Ma pierre préférée, celle qui me bouleverse quand j’en vois une, c’est le saphir Padparadscha. Un beau saphir bleu me plaira bien sûr, mais il ne me fera pas vibrer comme le Padparadscha. J’adore les spinelles aussi, car ils ont un spectre très large de couleurs: ils peuvent être gris, rose, rouge… Et surtout ils ont une telle brillance! J’aime aussi des pierres moins attendues comme la tsavorite ou la tourmaline Paraiba, avec son turquoise acidulé. Aujourd’hui, la cote des pierres fines explose parce que la demande a fortement augmenté.

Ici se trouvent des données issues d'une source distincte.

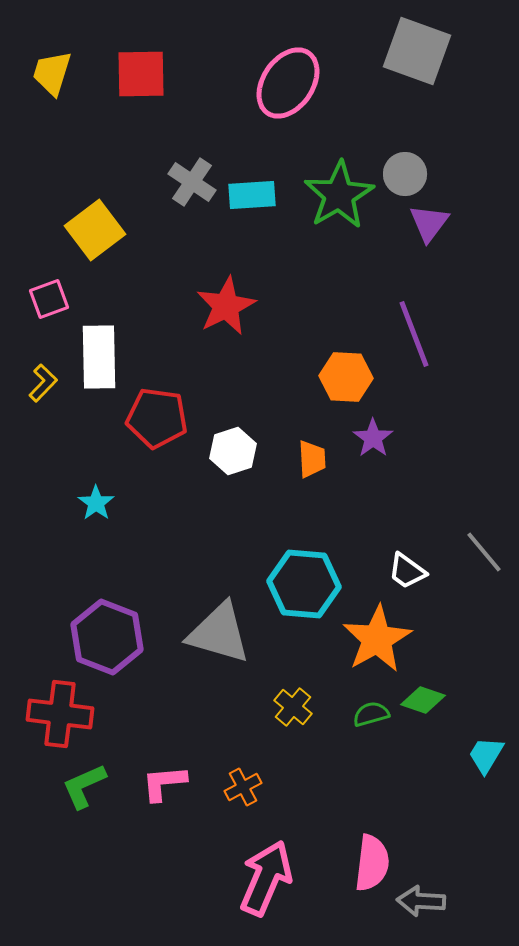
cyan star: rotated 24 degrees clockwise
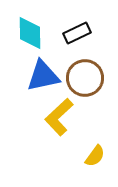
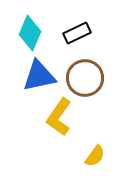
cyan diamond: rotated 24 degrees clockwise
blue triangle: moved 4 px left
yellow L-shape: rotated 12 degrees counterclockwise
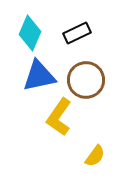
brown circle: moved 1 px right, 2 px down
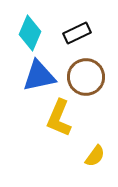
brown circle: moved 3 px up
yellow L-shape: moved 1 px down; rotated 12 degrees counterclockwise
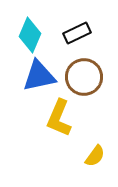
cyan diamond: moved 2 px down
brown circle: moved 2 px left
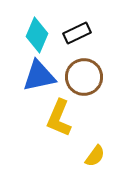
cyan diamond: moved 7 px right
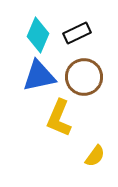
cyan diamond: moved 1 px right
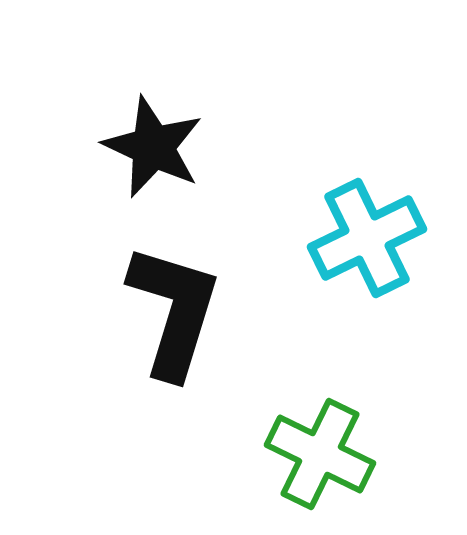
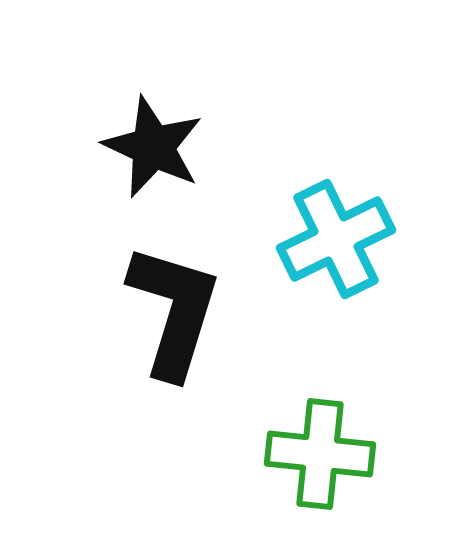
cyan cross: moved 31 px left, 1 px down
green cross: rotated 20 degrees counterclockwise
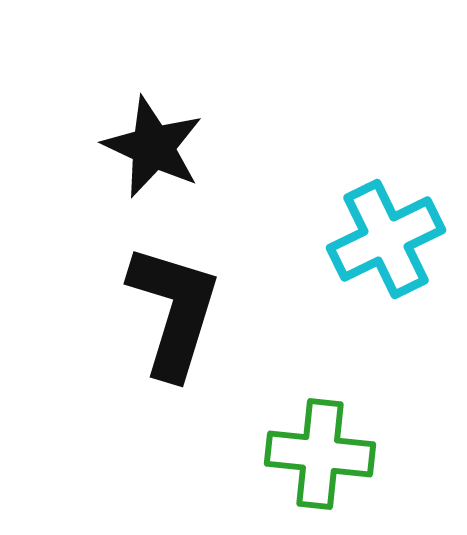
cyan cross: moved 50 px right
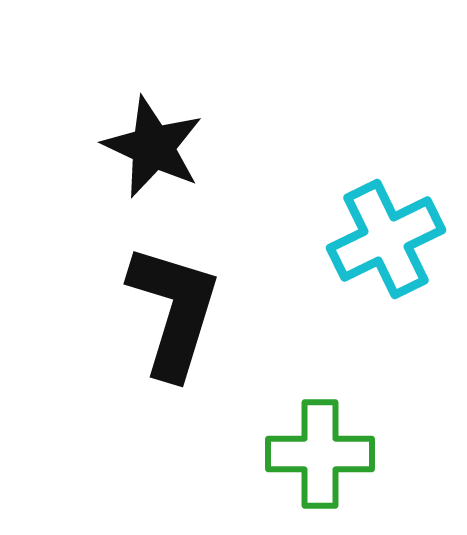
green cross: rotated 6 degrees counterclockwise
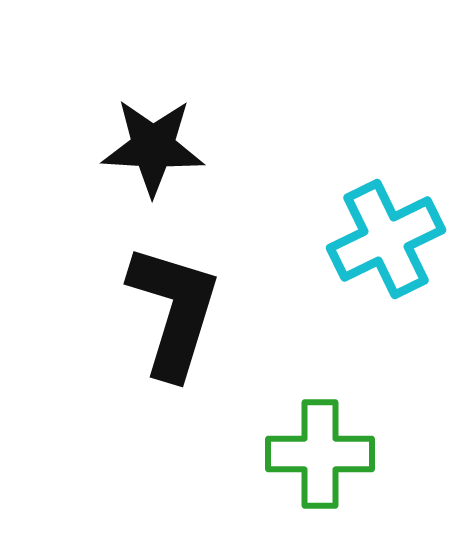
black star: rotated 22 degrees counterclockwise
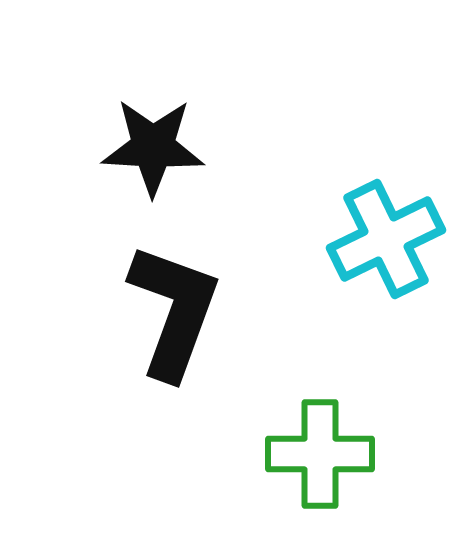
black L-shape: rotated 3 degrees clockwise
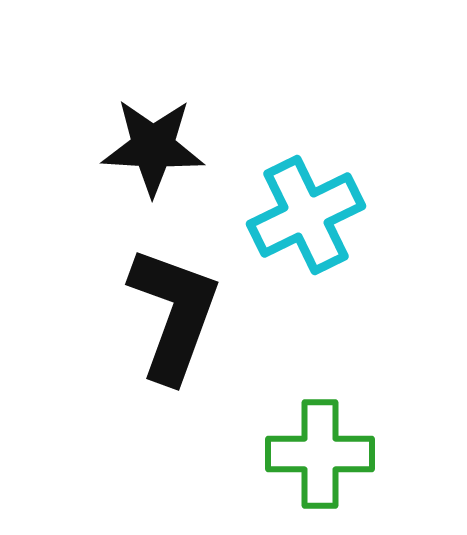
cyan cross: moved 80 px left, 24 px up
black L-shape: moved 3 px down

Qu’est-ce qui vous émeut tout particulièrement dans les saphirs Padparadscha?

Le fait qu’en fonction de la source de lumière sous laquelle on la place, la pierre semble vivante. Elle passe du rose à l’orange. J’aime aussi le fait qu’elle a un côté un peu «passe-partout», sans que ce soit péjoratif: on peut la porter avec une paire de jeans et un sweat-shirt tout comme avec une belle robe du soir. Il suffit d’une belle lumière et elle se met à briller de tous ses feux. J’apprécie également le fait qu’elle ne soit pas trop connue. J’ai d’ailleurs choisi cette pierre pour ma bague de fiançailles.

Les bijoux murmurés d'Alice Fournier

Quand des clientes viennent vous voir pour réaliser un bijou sur mesure, est-ce que vous leur conseillez d’opter pour une pierre ayant une valeur d’investissement?

Absolument. Mon ambition pour la marque, c’est de monter en gamme et justement cet aspect d’investissement est très intéressant. Les gens ne sont pas forcément avertis. On en est au début. Cela fait douze ans que je travaille dans le négoce et je n’ai jamais vu une pierre perdre de la valeur. La seule gemme dont la cote n’a pas beaucoup évolué, c’est la tanzanite. Elle est assez récente. Savoir choisir les pierres qui peuvent devenir de bons investissements, c’est une question de flair. J’essaie de plus en plus d’amener mes clients vers cela. C’est une démarche didactique, mais cela ne me dérange pas: ce métier, c’est ma passion.

«Cela fait douze ans que je travaille dans le négoce et je n’ai jamais vu une pierre perdre de la valeur. On en est au début.»